Kalo mau jujur, siapa sih yang gak suka libur? Siapa sih yang gak butuh libur? Kalo fisik dan mental udah kecapean, bawaannya males melulu dan akhirnya, kerja malah jadi gak optimal. Itu sebabnya kita butuh liburan, supaya kita bisa istirahat sejenak dan nantinya punya semangat baru untuk beraktivitas. Intinya, liburan itu perlu demi menjaga dan meningkatkan produktivitas.

Lalu bagaimana dengan orang-orang yang malas tanpa sebab? Berdasarkan pengalaman pribadiku, kemalasan macam ini (biasanya sih karena kurang motivasi dan rasa tanggung jawab) justru gak mempan kalo diobati dengan liburan. Makin banyak libur (atau ngeliburin diri), yang ada malah tambah males.

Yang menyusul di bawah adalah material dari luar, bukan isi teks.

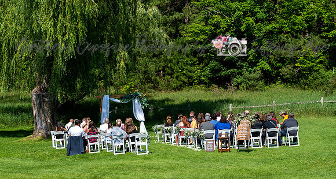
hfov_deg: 21.9
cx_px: 152
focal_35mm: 98
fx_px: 867
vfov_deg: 11.8
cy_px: 137
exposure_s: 1/400
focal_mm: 70
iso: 100
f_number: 7.1
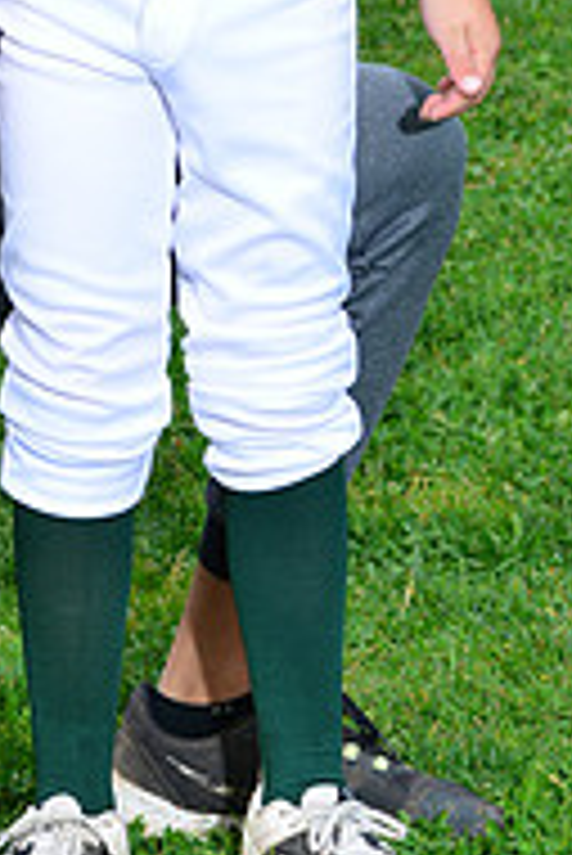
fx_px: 6899
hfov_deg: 4.7
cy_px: -266
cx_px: 2
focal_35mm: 290
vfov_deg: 7.0
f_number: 10
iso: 320
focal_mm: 95
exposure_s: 1/200
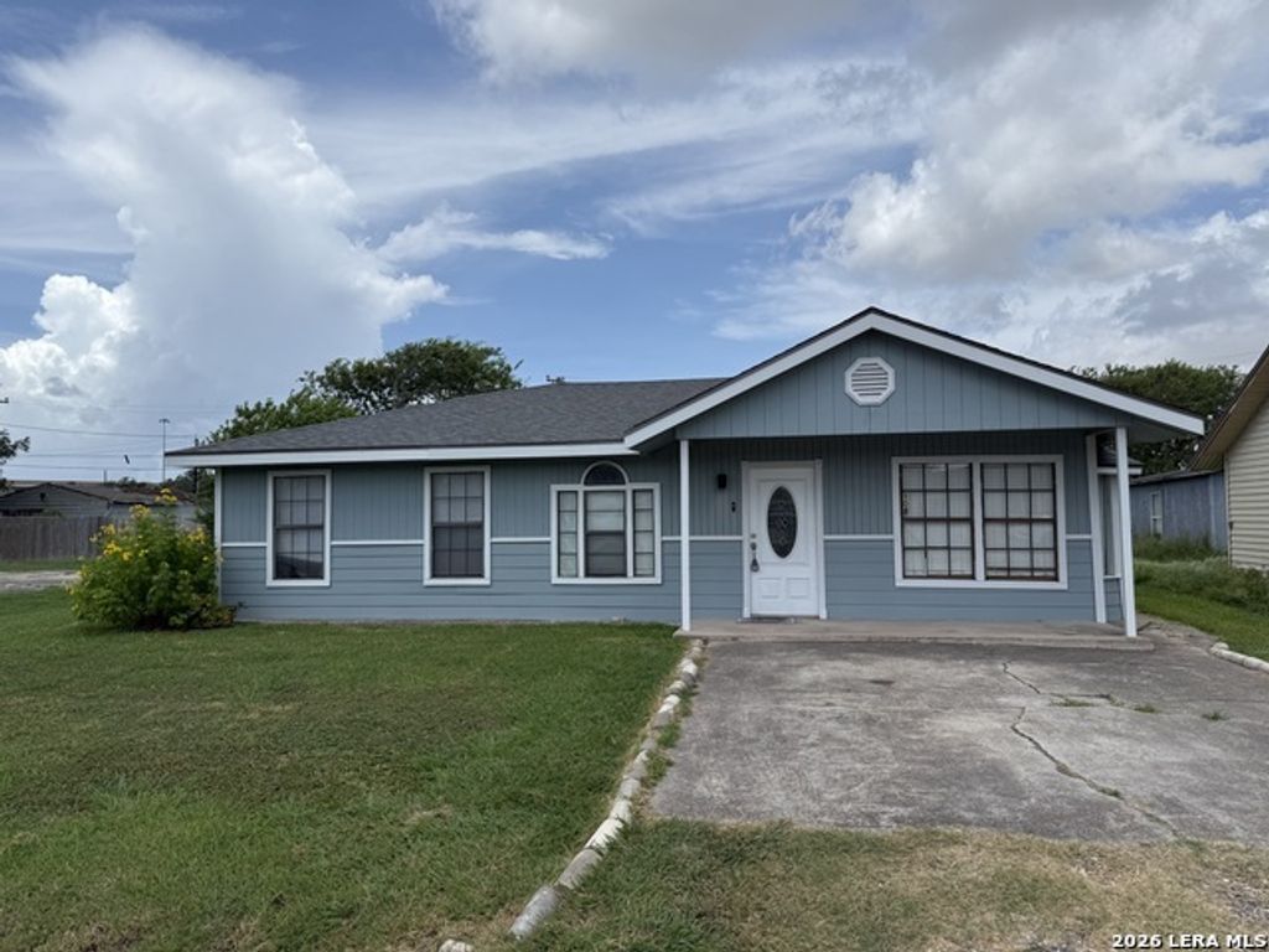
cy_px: 476
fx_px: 880
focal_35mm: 24
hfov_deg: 71.6
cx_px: 634
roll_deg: -0.3
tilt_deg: +2.4
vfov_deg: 56.8
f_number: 1.78
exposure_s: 1/7353
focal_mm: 6.76
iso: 80
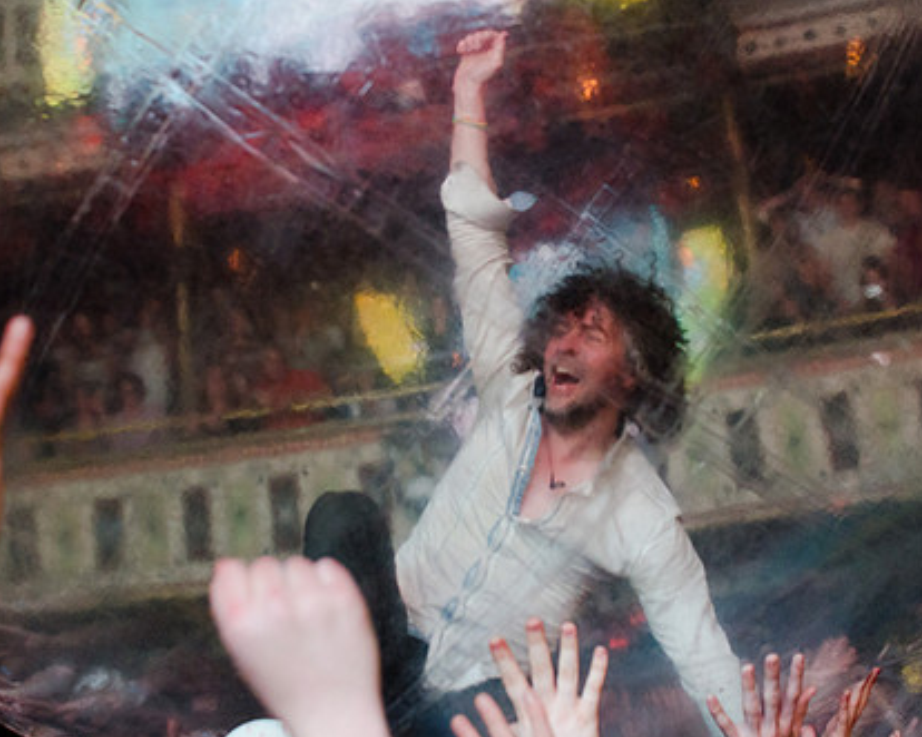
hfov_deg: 31.9
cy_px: 354
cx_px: 510
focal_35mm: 59
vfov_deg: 25.8
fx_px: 1610
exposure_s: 1/500
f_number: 3.5
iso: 1600
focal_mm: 30
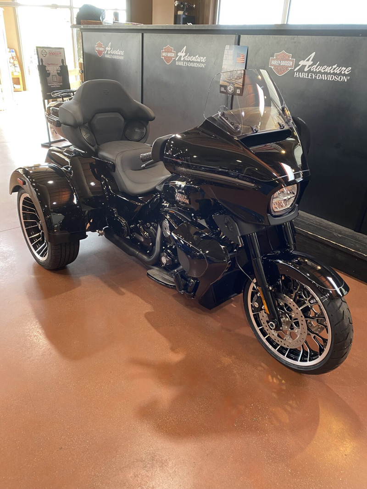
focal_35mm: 26
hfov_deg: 53.1
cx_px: 184
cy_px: 244
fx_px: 368
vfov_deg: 67.3
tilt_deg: -26.2
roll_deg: -2.8
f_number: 1.8
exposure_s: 1/60
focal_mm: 4.25
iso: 160
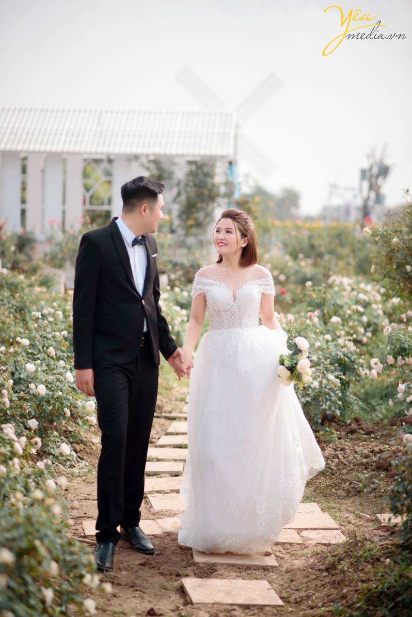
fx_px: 1457
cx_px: 206
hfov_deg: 16.1
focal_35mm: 85
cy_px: 308
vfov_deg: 23.9
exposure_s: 1/1250
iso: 100
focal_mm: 85
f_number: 2.2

Mungkin semua udah tau gimana kinerja pegawai negeri di negeri ini. Sering bolos/ngabur pas kerja, sering berinisiatif memperpanjang hari libur, kerjannya lelet, datang telat – pulang cepat, dan berbagai indikasi kemalasan lainnya. Bayangkan, apa jadinya kalo orang-orang macam ini sering-sering dikasih liburan? Celaka kan?! Bukannya tambah produktif, yang ada malah tambah males (percaya deh, aku buktinya).

Seingatku, kebijakan memperpanjang liburan (menetapkan Hari Cuti Bersama) dan ngegeser hari libur ke awal/akhir pekan dibuat pasca Bom Bali I. Waktu itu, angka kunjungan wisata ke Bali menurun drastis. Demi mendorong kunjungan wisatawan domestik ke Pulau Bali, akhirnya pemerintah memunculkan “ide gemilang” tersebut. Masalahnya, kebijakan ini --selain bawa untung (meningkatkan angka kunjugan wisata)-- juga bikin buntung (secara tidak langsung bisa menurunkan produktivitas). Jangan-jangan kalo dihitung-hitung, kerugian yang ditimbulkan oleh penurunan produktivitas pekerja di Indonesia akibat kebijakan tersebut malah jauh lebih gede ketimbang keuntungan yang diraih industri pariwisata.

Saranku sih, cabut aja kebijakan itu. Bangsa Indonesia ini kan udah punya reputasi jelek karena kemalasannya (inget pameo “jam karet”?). Masa para pemalas dipermalas?

Catatan: Turut berduka cita untuk semua korban gempa di Yogyakarta dan sekitarnya. Semoga diberi ketabahan dalam menghadapi cobaan ini. Kami semua bersama teman-teman semua. Semoga mereka yang meninggal dunia diterima oleh Allah SWT.